Cadence Q and A
Below are some questions asked by Timothy about my entry on Cadence, along with my answers.
Timothy: Tonight I did a 13 mile run and experimented with 180 BPM to shorten my stride to prevent Overstriding and I wanted to point out a few things I noticed to see if you noticed similar things when you started working on 180 BPM. First and foremost it is really hard to turn over that fast for extended periods of time.
Timothy: That brings me to the second observance. To hit that turnover it felt like my shoe laces were tied together because to stretch it out like what felt comfortable I couldn't hit that Cadence.
Jonathan: I found exactly the same thing; it seemed my shoe laces were tied together. This makes sense; if you are running the same pace at a higher Cadence your stride is much shorter. It took a little while for this feeling to go away and now the higher Cadence feels great.
Timothy: To make sure I was hitting that Cadence I downloaded 2 DJ Steveboy podcasts that had techno music at 180 BPM. Techno not being high on my favorites of music selections actually was kind of hypnotizing and I often found myself closing my eyes as I ran getting into the rhythm and trying to keep my feet up with my pace.
Jonathan: I trained with a credit card sized metronome when I first started using a faster Cadence. Choosing music with 180 BPM rather limits your selection! However, a friend of mine, David M, suggested using music with 90 BPM and using 'double time', which works pretty well.
Timothy: The third thing I noticed was that it seemed a bit easier to get into the rhythm and Cadence if I had a slight forward lean from the ankles. I read Chi running a year ago and that is one of the big things is the forward lean and letting gravity do its thing and having your energy be focused on pushing off and your feet behind you and landing under your center of gravity.

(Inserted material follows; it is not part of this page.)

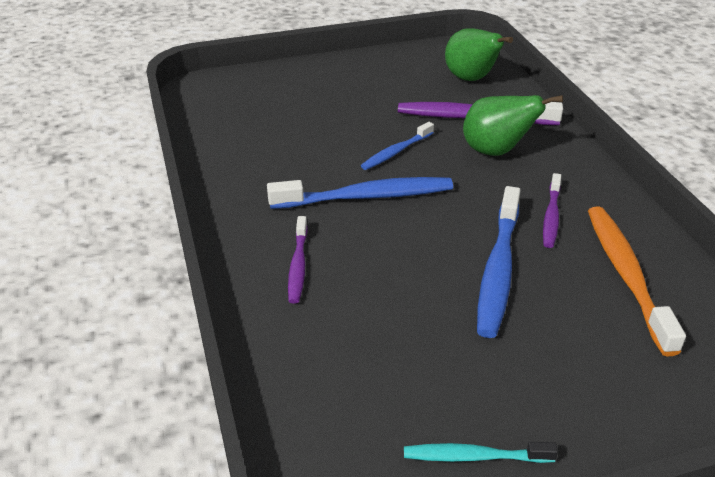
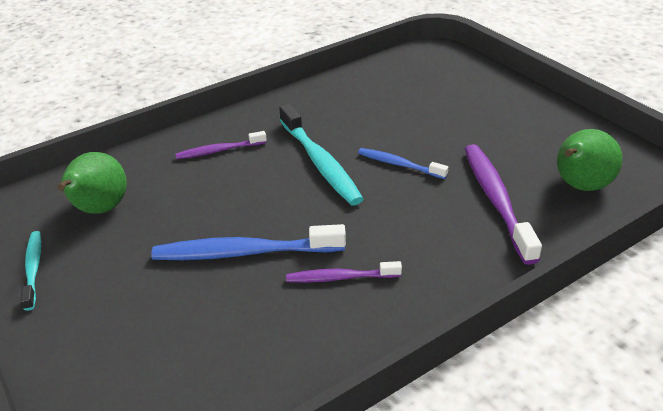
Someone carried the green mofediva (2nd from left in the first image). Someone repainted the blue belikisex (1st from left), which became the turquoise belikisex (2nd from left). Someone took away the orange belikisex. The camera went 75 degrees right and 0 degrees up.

With Overstriding that is hard to master. With 180 BPM I can see now more of how that would work.
Jonathan: The higher Cadence is a more natural running style, as you can see from anyone running barefoot or in primal footwear. The forward lean and the paw back so your feet land under you, are all part of that natural running style, which go well with the higher Cadence.
Timothy: Lastly it seemed like my heart race was about 10 BPM less tonight and my pace was about 30 seconds per mile faster over the 13 miles. That really took me a bit by surprise. Hills seemed a little less effort too. I felt like I had more gas left then I would have expected for a run at night after a day of yard work.